[Input material Boundary: Start]

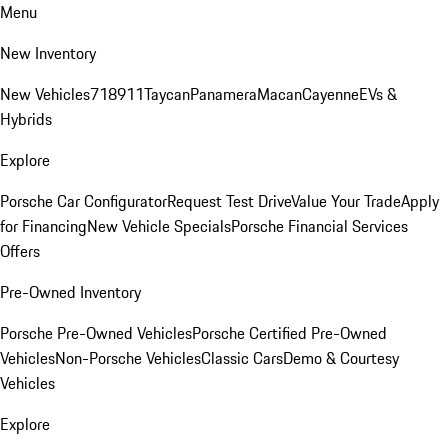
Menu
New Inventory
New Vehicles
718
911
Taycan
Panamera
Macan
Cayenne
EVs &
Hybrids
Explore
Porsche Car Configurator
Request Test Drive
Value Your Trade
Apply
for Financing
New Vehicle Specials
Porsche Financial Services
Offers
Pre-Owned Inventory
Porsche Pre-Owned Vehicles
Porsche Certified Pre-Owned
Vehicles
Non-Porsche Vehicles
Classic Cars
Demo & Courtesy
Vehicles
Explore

[Input material Boundary: End]
[Input material Boundary: Start]

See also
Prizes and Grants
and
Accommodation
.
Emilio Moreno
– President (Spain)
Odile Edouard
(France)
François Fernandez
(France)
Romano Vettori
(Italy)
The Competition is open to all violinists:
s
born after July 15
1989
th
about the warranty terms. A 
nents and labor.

[Input material Boundary: End]
[Input material Boundary: Start]

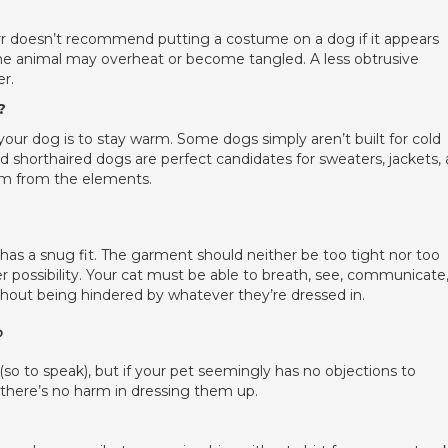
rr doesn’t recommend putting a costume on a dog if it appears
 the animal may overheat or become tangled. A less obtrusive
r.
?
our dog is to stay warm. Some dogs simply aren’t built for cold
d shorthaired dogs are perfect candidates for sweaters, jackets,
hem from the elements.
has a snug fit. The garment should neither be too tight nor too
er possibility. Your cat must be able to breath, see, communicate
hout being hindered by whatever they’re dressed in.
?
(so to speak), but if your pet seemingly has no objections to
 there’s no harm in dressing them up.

[Input material Boundary: End]

● **Action item**: Reprint exactly the lines above that start at the one with "rr doesn’t recommend" and end at the one with "there’s no harm in dressing them up.", keeping both and adding none.

● **Answer section**:
rr doesn’t recommend putting a costume on a dog if it appears
 the animal may overheat or become tangled. A less obtrusive
r.
?
our dog is to stay warm. Some dogs simply aren’t built for cold
d shorthaired dogs are perfect candidates for sweaters, jackets,
hem from the elements.
has a snug fit. The garment should neither be too tight nor too
er possibility. Your cat must be able to breath, see, communicate
hout being hindered by whatever they’re dressed in.
?
(so to speak), but if your pet seemingly has no objections to
 there’s no harm in dressing them up.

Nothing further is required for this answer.